Bheda. Verschil. De bheda sruti in de Veda’s en de Upanishaden stellen dat Brahman en Jivatman niet identiek zijn. Abheda.

Brahma. Oud-Indische god, die deel uitmaakt van de drieëenheid Brahma-Vishnu-Shiva, vaak ook wel als eerste onder de drie wordt gezien, maar deze plaats alleen in theorie bekleedt: in praktijk wordt hetzij Vishnu, hetzij Shiva als belangrijkste godheid vereerd. Men dient erop te letten dat men Brahma niet verwart met Brahman, want waar Brahman een negatieve zijnsgrond is, is Brahma een positieve god, en als zodanig behoort hij tot het rijk van maya. Binnen het kader van Advaita Vedanta wordt Brahma wel met Isvara geïdentificeerd.

Brahman. Sanskriet (niet te verwarren met Brahma). Zijnsgrond van de werkelijkheid, en als zodanig bij uitstek een werkelijkheid die meer fundamenteel is dan de dagelijkse, wereldlijke, die onafgebroken uit de zijnsgrond voortkomt, in die zin, dat voor zover iets is, het er deel aan heeft. Brahman wordt als goddelijk erkend, hoewel het geen op een mens lijkende, met attributen en eigenschappen uitgeruste godheid is, zoals men die kent in – bijvoorbeeld – het Christendom; het is een negatieve godheid, wat betekent dat het niet in begrippen kan worden gevat, niet kan worden geïdentificeerd met enig ding of verschijnsel, en ook niet op enige andere wijze kan worden beperkt of gerepresenteerd. Vanouds wordt daarom naar Brahman verwezen met de frase neti neti (noch dit, noch dat), die het toekennen van enige eigenschap aan Brahman, of het identificeren van Brahman met een begrip of verschijnsel, diskwalificeert. Uiteindelijk kan Brahman in het geheel niet in de vorm van een woord, idee of gedachte worden gevat, omdat woorden etc. tot het rijk van de schijn, de verschillen, de verandering en de vergankelijkheid behoren, en als zodanig niet aan het volkomen ongedifferentieerde, onvergankelijke zijn recht kunnen doen.  
Wie Brahman wil kenschetsen zal te werk moeten gaan volgens de methode van de negatieve theologie: er kan van worden gezegd wat het niet is (bijv. niet-materieel, niet onderworpen aan de kringloop van ontstaan en vergaan, etc.), niet wat het wel is. Neti neti neemt in acht dat Brahman in de aard der zaak geen eigenschappen of beperkingen bezit (nirguna Brahman).
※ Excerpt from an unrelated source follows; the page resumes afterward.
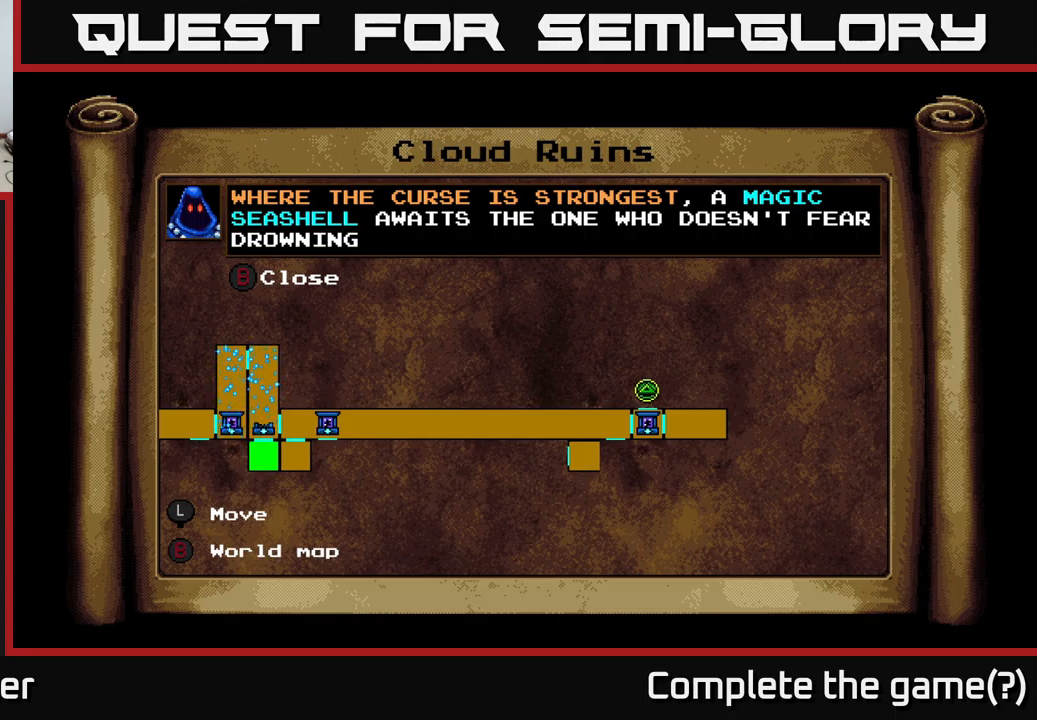
{"buttons": ["DPAD_LEFT"], "left_stick": "center", "right_stick": "center", "events": [[483, "DPAD_LEFT", "down"]]}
Op het moment dat Brahman wel op positieve wijze wordt omschreven (bijv. als Sadchidananda, Sat, Chit, Ananda of almachtig, gelukzalig, vergelijkbaar met de ruimte, etc.) spreekt men niet over het eigenlijke Brahman, maar over saguna Brahman, ‘Brahman met eigenschappen,’ en wordt er niet langer recht gedaan aan de wezenlijke ongedifferentieerdheid van Brahman. Als dergelijke eigenschappen grondig worden doordacht, zullen steeds meer gevallen aan het licht komen waarin ze onderling tegenstrijdig of anderszins disharmonieus blijken, zodat ze in laatste instantie niet werkelijk iets over Brahman kunnen zeggen – want Brahman is zonder verschillen, en dus ook zonder geschillen.
Traditiegetrouw wordt Brahman omschreven als (negatief) het onvergankelijke, onveranderlijke, qua waarde ‘hoogste’ (positief), en qua zijn meest principiële. Dit laatste betekent dat de wereld van verschijnselen en veranderlijkheid een derivaat is van Brahman, van een onveranderlijk zijn dat er achter schuil gaat, en er binnen werkzaam of aanwezig is als beginsel (een beginsel is geen beginpunt dat voorbijgaat en verzinkt in het verleden, maar de essentiële grondslag van iets, die op elk moment het bestaan ervan garandeert). Brahman is een absolutum, m.a.w. een maximum en principium aan zijn, waar per definitie niets naast of buiten bestaat (anders zou het geen maximum zijn) en niets aan vooraf gaat of ten gronde ligt. Ook de wereld van veranderlijkheid is uiteindelijk Brahman, in weerwil van het feit dat ze dit consequent niet lijkt (maya).
Zie ook: advaita, Atman, neti neti, nirguna Brahman, saguna Brahman.

Brahmanas. Rituele boeken verbonden aan de Veda’s die precieze instructies bieden inzake de correcte uitvoering van offerrituelen.  

Brahmasutra. (Badarayana)

Buddhi. Intellect.

Citta. Bewustzijn.

Darshan.  Letterlijk: ‘zicht’. Met deze term wordt ook verwezen naar het begrip ‘filosofie’. Zo zijn er de zes orthodoxe scholen/filosofieën: Vedanta, Yoga, Samkhya, Nyaya, Vaisesika en Mimamsa.  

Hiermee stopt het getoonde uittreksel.